Labour - Standard of Review. Strasser & Lang v. Carpenters’ District Council of Ontario et al. [for numbered case cites see the link]
In Strasser & Lang v. Carpenters’ District Council of Ontario et al. (Div Court, 2023) the Divisional Court considers the 'expertise' deference owed to the OLRB:
 The test for evaluating procedural fairness was set out in Baker v. Canada (Minister of Citizenship and Immigration). Baker identified and described five factors to be considered: the nature of the decision being made, and the process followed in making it; the nature of the statutory scheme and the terms of the statute pursuant to which the body operates; the importance of the decision to the individual affected; the legitimate expectations of the person challenging the decision; and the choice of procedure selected by the agency.. Toronto District School Board v. Canadian Union of Public Employees [see full case for numbered case cites]

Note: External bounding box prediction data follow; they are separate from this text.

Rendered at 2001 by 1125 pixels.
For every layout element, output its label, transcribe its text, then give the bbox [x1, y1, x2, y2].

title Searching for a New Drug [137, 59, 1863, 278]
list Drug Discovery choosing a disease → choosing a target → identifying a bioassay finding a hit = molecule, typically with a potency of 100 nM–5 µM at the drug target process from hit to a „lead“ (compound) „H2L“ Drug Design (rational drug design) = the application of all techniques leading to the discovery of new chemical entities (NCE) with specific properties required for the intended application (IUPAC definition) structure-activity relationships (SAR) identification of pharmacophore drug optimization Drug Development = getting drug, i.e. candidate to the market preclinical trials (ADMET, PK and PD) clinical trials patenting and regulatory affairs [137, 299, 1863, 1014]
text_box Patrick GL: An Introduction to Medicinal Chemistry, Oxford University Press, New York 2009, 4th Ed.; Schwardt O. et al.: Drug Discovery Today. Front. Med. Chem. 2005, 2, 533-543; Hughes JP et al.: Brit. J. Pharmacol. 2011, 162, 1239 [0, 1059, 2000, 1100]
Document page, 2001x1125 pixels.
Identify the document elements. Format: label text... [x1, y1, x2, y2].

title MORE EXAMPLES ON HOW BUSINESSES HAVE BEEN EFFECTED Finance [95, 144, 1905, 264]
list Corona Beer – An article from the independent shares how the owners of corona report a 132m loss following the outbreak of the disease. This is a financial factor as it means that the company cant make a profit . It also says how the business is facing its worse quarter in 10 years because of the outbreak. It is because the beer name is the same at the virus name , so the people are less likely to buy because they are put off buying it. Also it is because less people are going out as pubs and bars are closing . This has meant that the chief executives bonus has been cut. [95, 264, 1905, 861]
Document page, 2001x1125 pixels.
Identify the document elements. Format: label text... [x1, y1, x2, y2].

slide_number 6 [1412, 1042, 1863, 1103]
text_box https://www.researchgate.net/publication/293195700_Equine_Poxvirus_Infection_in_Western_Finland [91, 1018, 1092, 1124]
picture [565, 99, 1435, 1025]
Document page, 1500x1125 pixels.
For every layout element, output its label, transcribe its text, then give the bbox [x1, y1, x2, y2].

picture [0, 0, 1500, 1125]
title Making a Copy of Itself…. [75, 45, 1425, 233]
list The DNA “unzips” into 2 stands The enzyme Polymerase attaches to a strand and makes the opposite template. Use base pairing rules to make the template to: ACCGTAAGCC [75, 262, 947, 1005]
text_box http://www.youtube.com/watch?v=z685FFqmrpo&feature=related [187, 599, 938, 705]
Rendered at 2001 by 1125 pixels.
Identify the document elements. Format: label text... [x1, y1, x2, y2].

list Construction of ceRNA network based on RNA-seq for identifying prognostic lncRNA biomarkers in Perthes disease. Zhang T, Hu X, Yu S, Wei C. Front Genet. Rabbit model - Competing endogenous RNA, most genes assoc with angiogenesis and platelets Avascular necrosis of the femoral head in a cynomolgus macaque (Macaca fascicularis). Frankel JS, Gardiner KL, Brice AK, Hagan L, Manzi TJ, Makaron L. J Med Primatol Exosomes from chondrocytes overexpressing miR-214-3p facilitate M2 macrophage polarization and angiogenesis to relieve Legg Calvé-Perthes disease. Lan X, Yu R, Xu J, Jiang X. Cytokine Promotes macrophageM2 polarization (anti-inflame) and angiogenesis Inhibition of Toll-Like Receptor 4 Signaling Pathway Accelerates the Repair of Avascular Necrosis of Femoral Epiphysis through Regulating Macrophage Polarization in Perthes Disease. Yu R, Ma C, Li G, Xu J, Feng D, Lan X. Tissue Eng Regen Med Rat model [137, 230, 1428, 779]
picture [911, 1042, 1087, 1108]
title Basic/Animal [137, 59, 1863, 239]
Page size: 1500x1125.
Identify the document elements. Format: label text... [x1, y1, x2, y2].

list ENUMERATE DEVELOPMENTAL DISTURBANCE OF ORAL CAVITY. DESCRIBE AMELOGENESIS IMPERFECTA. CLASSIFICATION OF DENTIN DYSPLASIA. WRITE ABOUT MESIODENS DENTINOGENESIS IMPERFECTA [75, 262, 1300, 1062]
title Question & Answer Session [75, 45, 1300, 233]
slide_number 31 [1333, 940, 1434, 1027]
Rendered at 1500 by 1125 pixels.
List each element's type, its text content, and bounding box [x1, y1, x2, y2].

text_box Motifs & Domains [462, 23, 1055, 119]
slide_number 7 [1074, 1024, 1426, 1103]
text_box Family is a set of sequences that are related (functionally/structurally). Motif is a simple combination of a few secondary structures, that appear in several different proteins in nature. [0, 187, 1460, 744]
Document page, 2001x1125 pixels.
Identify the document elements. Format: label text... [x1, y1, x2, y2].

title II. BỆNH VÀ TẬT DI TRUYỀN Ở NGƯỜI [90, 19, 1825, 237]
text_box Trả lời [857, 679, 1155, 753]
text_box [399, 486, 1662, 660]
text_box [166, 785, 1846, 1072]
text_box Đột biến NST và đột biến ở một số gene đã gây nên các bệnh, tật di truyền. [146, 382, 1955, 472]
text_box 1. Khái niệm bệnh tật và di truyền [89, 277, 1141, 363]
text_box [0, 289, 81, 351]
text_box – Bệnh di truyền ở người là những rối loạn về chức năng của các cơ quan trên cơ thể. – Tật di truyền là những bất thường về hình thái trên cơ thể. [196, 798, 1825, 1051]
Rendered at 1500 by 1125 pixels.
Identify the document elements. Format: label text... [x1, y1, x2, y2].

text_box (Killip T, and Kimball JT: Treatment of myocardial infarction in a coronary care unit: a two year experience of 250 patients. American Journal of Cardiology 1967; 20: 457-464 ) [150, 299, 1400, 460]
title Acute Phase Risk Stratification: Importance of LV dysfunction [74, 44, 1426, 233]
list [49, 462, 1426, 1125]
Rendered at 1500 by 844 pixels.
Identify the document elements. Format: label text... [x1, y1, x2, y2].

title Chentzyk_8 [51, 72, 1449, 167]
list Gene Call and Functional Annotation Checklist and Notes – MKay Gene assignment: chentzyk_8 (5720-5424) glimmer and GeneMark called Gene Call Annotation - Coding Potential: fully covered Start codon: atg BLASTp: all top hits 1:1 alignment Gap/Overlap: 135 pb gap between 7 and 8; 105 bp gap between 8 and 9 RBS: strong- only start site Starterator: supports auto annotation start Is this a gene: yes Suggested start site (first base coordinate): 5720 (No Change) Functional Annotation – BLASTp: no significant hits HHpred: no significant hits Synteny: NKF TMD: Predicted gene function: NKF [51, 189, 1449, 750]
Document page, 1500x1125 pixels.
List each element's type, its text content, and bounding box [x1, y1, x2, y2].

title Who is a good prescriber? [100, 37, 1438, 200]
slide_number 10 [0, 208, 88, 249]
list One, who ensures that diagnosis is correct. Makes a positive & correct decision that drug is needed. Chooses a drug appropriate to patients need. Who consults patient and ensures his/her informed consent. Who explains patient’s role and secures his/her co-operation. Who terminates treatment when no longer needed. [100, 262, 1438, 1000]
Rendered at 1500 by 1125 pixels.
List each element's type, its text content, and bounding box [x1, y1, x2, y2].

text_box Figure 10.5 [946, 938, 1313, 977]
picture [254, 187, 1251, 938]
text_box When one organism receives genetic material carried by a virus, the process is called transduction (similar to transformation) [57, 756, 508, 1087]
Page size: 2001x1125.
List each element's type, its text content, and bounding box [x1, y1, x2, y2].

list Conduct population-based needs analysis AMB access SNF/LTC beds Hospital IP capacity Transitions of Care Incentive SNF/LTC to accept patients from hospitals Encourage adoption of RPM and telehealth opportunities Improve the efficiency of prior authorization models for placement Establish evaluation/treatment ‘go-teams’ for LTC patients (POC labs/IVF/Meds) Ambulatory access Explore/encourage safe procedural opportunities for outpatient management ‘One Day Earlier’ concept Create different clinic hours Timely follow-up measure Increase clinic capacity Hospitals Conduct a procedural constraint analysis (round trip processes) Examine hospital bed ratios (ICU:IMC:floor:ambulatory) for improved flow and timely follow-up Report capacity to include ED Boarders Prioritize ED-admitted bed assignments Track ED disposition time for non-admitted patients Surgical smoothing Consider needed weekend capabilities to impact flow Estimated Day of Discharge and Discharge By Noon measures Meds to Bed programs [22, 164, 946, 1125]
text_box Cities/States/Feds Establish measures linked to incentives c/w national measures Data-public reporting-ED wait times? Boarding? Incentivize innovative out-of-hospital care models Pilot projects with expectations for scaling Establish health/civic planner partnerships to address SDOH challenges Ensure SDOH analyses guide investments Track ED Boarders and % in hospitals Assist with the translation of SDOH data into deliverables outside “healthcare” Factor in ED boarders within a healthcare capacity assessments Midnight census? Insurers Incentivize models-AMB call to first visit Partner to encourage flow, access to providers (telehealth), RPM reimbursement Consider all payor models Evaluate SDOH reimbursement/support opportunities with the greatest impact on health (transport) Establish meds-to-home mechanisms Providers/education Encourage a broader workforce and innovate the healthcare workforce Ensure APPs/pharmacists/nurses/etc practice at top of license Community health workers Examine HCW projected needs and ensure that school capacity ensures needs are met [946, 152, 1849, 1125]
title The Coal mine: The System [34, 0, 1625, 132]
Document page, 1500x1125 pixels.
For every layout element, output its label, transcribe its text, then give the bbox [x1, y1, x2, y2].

 Contrary to the submission of the seven employees, the Baker factors are to be considered with deference to the Board, a highly specialized tribunal protected by strong privative clauses. This court held in International Brotherhood of Electrical Workers Local 1739 v. International Brotherhood of Electrical Workers:
“The privative clauses that the Legislature saw fit to include in the Act protecting decisions of the Board from judicial review make it clear that the Legislature intended that decisions of the Board would be afforded substantial deference, including choices of procedure. More importantly, the control of procedure and express power granted to the Board not to hold a hearing are key.” In making the decisions that are under review by this court, as was the case before this court in International Brotherhood of Electrical Workers Local 1739, the Board was acting not only in its area of general expertise, but also “in a doubly specialized capacity relating to the construction sector, an area of responsibility it was entrusted to regulate in accordance with industry specific legislative rules.” (International Brotherhood of Electrical Workers Local 1739, at para. 47.)
 The legislated combination of exclusive jurisdiction and the broad ability to self-regulate process has resulted in long-standing judicial recognition of the Board as “master of its own house”. Courts will not generally interfere with a tribunal’s procedural decisions, provided they are made fairly and within the tribunal’s jurisdiction.
 The Board is a highly specialized tribunal with considerable expertise and its own procedures, including procedures that apply specifically to the construction industry. The Board’s procedural decisions are entitled to significant deference. In my view, the Vice-Chair was entitled to decide the application on the basis of the material that was before him in this case, without a hearing.
In Toronto District School Board v. Canadian Union of Public Employees (Div Court, 2023) the Divisional Court considers the deferential (SOR) approach to labour boards (OLRB):
 In reviewing labour relations decisions, the Divisional Court has observed:
 Labour relations is a complex and sensitive field of law. The Ontario Court of Appeal has observed that "the decisions of the Supreme Court of Canada, over the course of many decades, show an unbroken commitment to affording labour relations boards the highest levels of judicial deference on matters within their exclusive jurisdiction" (Maystar General Contractors Inc. v. International Union of Painters and Allied Trades, Local 1819, 2008 ONCA 265,  O.J. No. 1353, at para. 42).
 The interpretation of collective agreements is at the very heart of the Board's jurisdiction. In line with Vavilov, labour arbitrators and boards should be afforded the highest degree of deference in their interpretation of these agreements: see Ottawa Hospital v. OPSEU, 2017 ONSC 5501, at para. 2.